Apple Pay has been touted as one of the most revolutionary mobile payment forms of the past 12 months. Despite a ton of marketing efforts, hype, and integration by thousands of merchants around the world, the platform has not been without flaws. In fact, most users are still not sure whether or not Apple Pay is a favorable option. Running out of phone battery makes the entire payment utterly useless.
Apple Pay – Positive Signs But Still Not Lovingly Embraced
Apple Pay is proving to be quite an interest spin on mobile payments, as the service has many things going for it. There is a dire need for more competition in the mobile payments ecosystem, and Apple Pay, combined with Android Pay and Samsung Pay, are just a few of the names in the mix. Everyday consumers favor mobile payments as a form of cashless transactions, and Apple Pay has launched at the most opportune time.
For small businesses, Apple Pay may be a favorable option, depending on their customer page. Especially younger generations seem to enjoy using Apple Pay, and if that demographic represents over half of a store’s clientele, it might be worth investing in the additional hardware. Plus, more partnerships have been announced to grow the Apple Pay ecosystem even further.
Additionally, more card issuers and banks are supporting Apple Pay on a monthly basis. At the time of publication, over 400 financial institutions have partnered with Apple Pay so far. Combine that with a rather strong initial adoption, and things seem to be on the right track. But there are still a lot of hurdles and problems to overcome as well.
Despite that strong initial response, usage rates of Apple pay have been declining across the board. Even people who used Apple Pay on a daily basis have started to resort to this form of payment less and less. In fact, most users indicate they rarely consider using the payment method at all.

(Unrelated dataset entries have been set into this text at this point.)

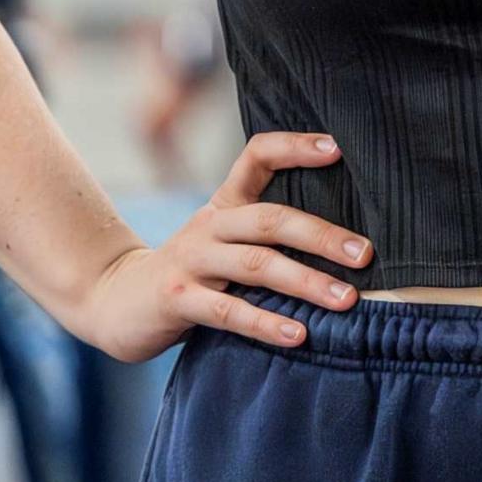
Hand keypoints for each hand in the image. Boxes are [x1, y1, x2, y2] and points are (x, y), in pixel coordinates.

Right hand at [70, 130, 373, 363]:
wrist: (115, 301)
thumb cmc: (190, 272)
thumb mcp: (223, 242)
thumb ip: (267, 237)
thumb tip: (346, 245)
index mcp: (225, 204)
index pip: (257, 156)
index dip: (295, 147)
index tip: (338, 149)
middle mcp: (210, 224)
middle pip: (271, 218)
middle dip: (322, 235)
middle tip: (365, 253)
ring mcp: (192, 260)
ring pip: (256, 264)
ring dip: (306, 281)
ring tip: (346, 299)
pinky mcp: (177, 298)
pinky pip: (228, 311)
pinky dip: (265, 323)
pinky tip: (298, 335)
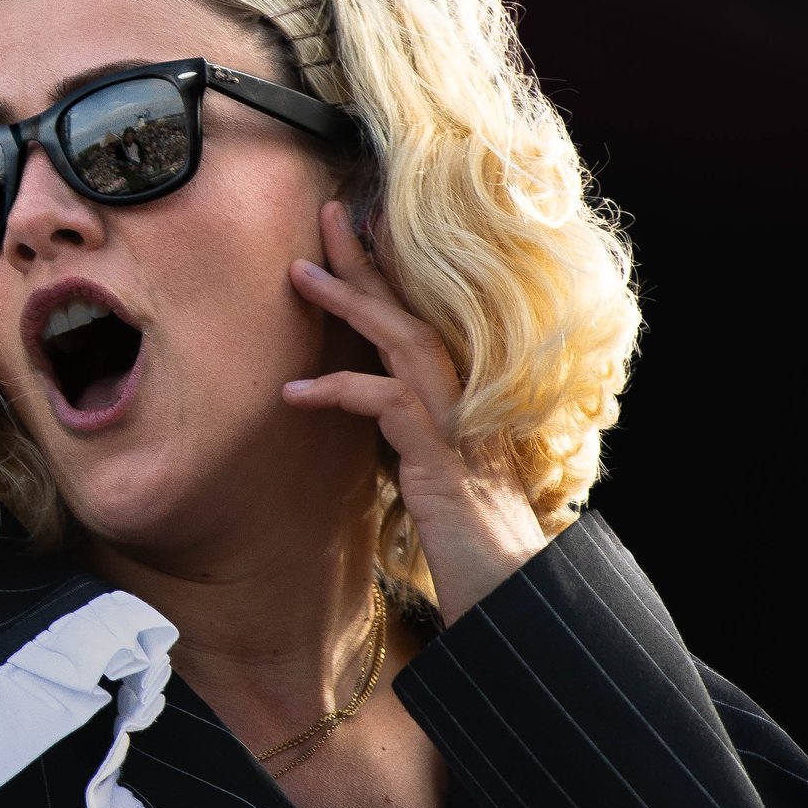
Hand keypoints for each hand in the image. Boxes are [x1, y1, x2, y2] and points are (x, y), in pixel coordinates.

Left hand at [283, 201, 547, 624]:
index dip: (389, 277)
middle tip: (328, 212)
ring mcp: (458, 424)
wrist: (512, 596)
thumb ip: (414, 445)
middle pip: (414, 312)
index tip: (354, 233)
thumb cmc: (474, 550)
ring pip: (405, 340)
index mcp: (465, 399)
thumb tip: (381, 423)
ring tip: (298, 275)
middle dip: (368, 261)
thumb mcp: (436, 485)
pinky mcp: (442, 457)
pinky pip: (386, 403)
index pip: (423, 323)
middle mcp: (468, 399)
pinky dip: (339, 390)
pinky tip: (294, 393)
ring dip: (352, 301)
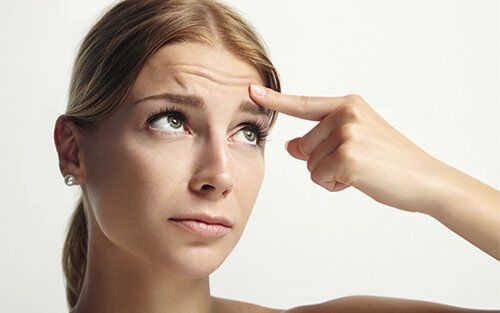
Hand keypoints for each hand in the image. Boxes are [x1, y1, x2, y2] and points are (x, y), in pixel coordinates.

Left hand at [249, 84, 446, 213]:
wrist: (425, 179)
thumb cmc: (390, 161)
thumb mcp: (354, 142)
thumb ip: (319, 140)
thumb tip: (290, 146)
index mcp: (349, 105)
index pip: (304, 103)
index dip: (276, 100)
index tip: (252, 91)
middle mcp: (347, 113)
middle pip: (304, 145)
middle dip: (323, 161)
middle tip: (357, 163)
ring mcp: (347, 133)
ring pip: (310, 164)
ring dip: (330, 174)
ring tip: (361, 170)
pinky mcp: (348, 157)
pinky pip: (319, 178)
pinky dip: (335, 185)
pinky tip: (360, 180)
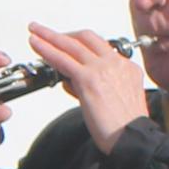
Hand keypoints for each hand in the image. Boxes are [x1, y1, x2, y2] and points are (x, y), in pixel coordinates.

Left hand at [32, 22, 155, 149]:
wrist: (133, 138)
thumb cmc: (126, 127)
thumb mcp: (117, 99)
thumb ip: (96, 85)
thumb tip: (73, 81)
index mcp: (127, 68)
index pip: (100, 47)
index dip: (79, 43)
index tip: (66, 43)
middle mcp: (116, 63)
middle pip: (86, 38)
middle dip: (63, 33)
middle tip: (46, 31)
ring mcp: (102, 69)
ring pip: (72, 45)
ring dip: (50, 36)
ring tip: (35, 31)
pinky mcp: (89, 79)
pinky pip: (63, 59)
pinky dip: (46, 50)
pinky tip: (36, 45)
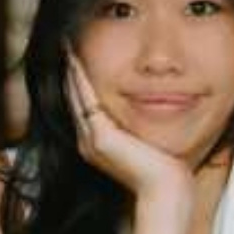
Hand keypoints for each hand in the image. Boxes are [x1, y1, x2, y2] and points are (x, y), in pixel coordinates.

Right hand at [64, 44, 193, 204]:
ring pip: (74, 96)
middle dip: (70, 70)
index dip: (78, 79)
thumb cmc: (166, 168)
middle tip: (65, 42)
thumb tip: (158, 101)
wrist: (168, 191)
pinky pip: (84, 100)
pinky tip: (76, 58)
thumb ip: (141, 124)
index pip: (83, 103)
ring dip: (70, 69)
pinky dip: (79, 78)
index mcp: (98, 142)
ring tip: (66, 46)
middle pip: (73, 97)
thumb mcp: (149, 139)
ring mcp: (91, 140)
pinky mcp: (99, 139)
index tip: (77, 54)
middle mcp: (89, 141)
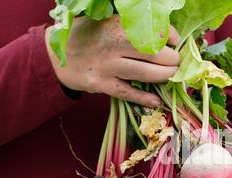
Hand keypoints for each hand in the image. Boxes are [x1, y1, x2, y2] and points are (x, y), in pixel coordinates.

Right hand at [45, 15, 180, 106]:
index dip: (170, 37)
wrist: (55, 56)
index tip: (176, 42)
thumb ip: (128, 27)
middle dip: (171, 59)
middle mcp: (113, 45)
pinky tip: (156, 101)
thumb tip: (161, 35)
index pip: (153, 31)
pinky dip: (144, 98)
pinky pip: (128, 93)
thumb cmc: (86, 37)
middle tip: (176, 62)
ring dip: (164, 76)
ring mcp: (107, 66)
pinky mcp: (101, 84)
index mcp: (116, 25)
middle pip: (154, 54)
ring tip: (171, 75)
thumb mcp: (104, 22)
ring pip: (145, 73)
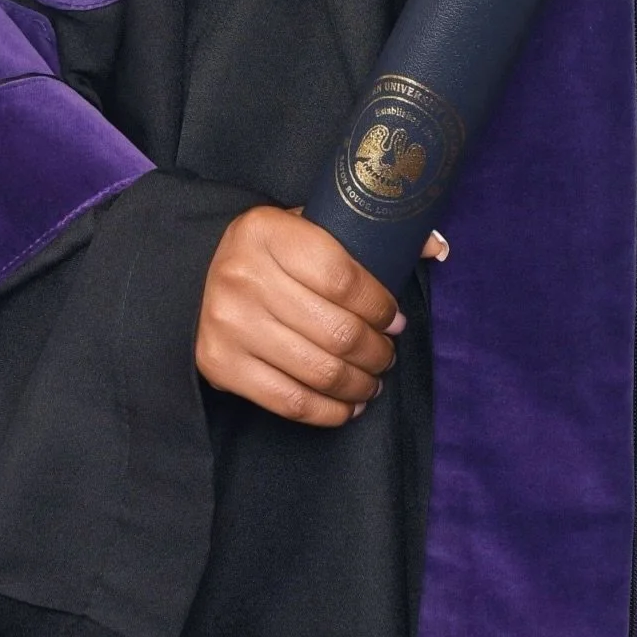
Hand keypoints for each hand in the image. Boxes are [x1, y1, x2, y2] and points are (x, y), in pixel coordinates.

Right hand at [195, 205, 447, 426]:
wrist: (198, 273)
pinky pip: (288, 401)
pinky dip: (328, 411)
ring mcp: (228, 323)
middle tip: (387, 354)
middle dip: (375, 351)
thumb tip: (437, 247)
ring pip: (318, 370)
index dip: (379, 306)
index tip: (395, 320)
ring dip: (358, 383)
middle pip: (335, 330)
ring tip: (372, 380)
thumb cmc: (272, 251)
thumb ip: (369, 234)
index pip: (343, 278)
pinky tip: (348, 406)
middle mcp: (242, 276)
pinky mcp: (219, 365)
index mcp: (266, 230)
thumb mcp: (310, 224)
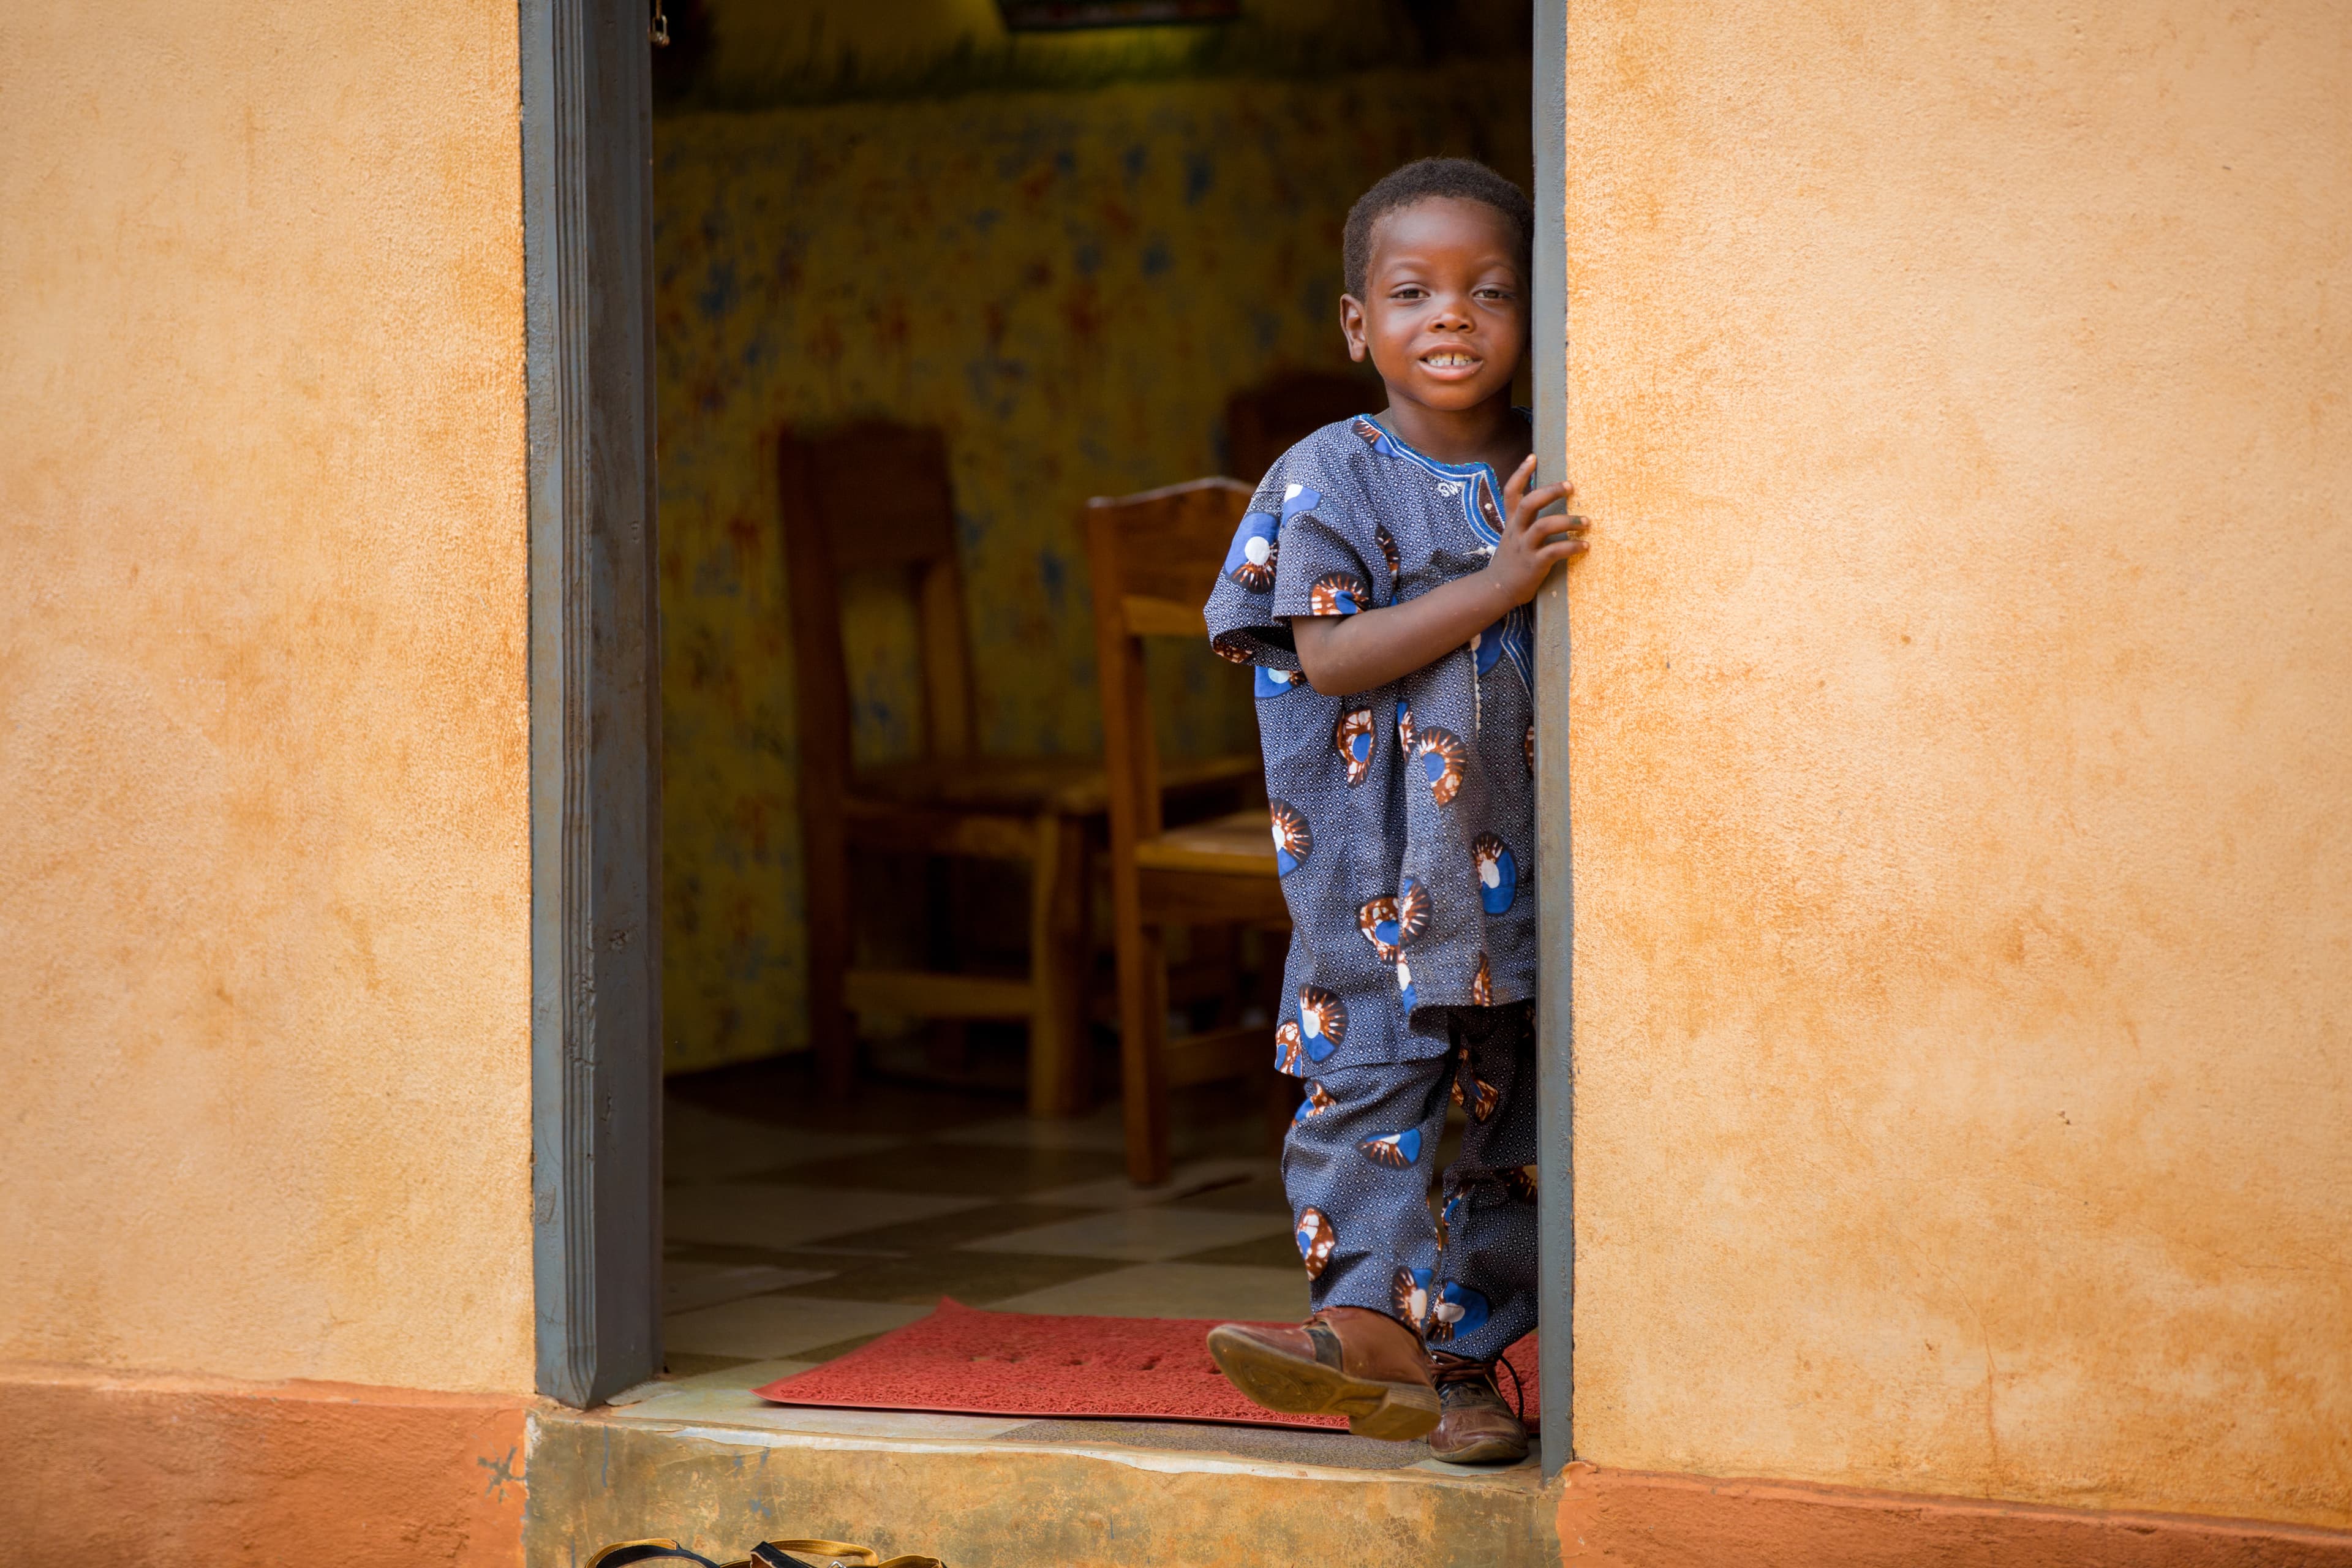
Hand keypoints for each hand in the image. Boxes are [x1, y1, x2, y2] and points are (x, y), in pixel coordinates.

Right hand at [1483, 456, 1586, 605]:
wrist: (1497, 590)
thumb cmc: (1512, 561)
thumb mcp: (1513, 537)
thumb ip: (1525, 521)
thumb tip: (1547, 504)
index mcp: (1512, 522)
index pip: (1511, 492)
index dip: (1521, 473)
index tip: (1533, 457)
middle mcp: (1516, 531)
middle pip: (1529, 503)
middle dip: (1551, 492)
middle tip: (1570, 487)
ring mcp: (1524, 548)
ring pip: (1544, 526)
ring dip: (1568, 521)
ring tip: (1587, 522)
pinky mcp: (1534, 564)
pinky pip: (1554, 551)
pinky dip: (1572, 547)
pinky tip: (1585, 546)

No alarming situations just yet, but it’s not a great sign of confidence either.
A fair amount of big-brand merchants is still holding out on Apple Pay. Most major brands are developing – or have developed – their mobile payment system and are not too keen on embracing the competition just yet. When consumers have to keep in mind where they can use what payment method, traditional wallets and card payments will always win. European penetration seems to be particularly difficult to overcome.
Last but not least, Apple Pay users rely on their device’s battery status to make payments; Most everyday consumers find themselves out of mobile battery at least once a day, making such a payment method inconvenient. Apple pay is not the only mobile payment method suffering from that fate, though, but this matter needs to be addressed sooner or later.
Bitcoin Payments Suffer From The Same Fate
The mobile payments sector is prone to several weaknesses and flaws, especially as far as device’s battery levels are concerned. Bitcoin can also be used as a mobile payment, but using it is also subject to battery levels. However, there is one major difference between Apple Pay and Bitcoin payments, as the latter can be used without investing in additional infrastructure.
It will be interesting to see how the mobile payment ecosystem will evolve in the next few years, and whether or not Bitcoin payments will play a big role. Apple Pay is struggling with adoption around the world, whereas Bitcoin can be used as a borderless global digital currency. One thing’s for sure, though: Apple Pay is facing stiff competition, and not just from similar payment methods, but also digital currencies.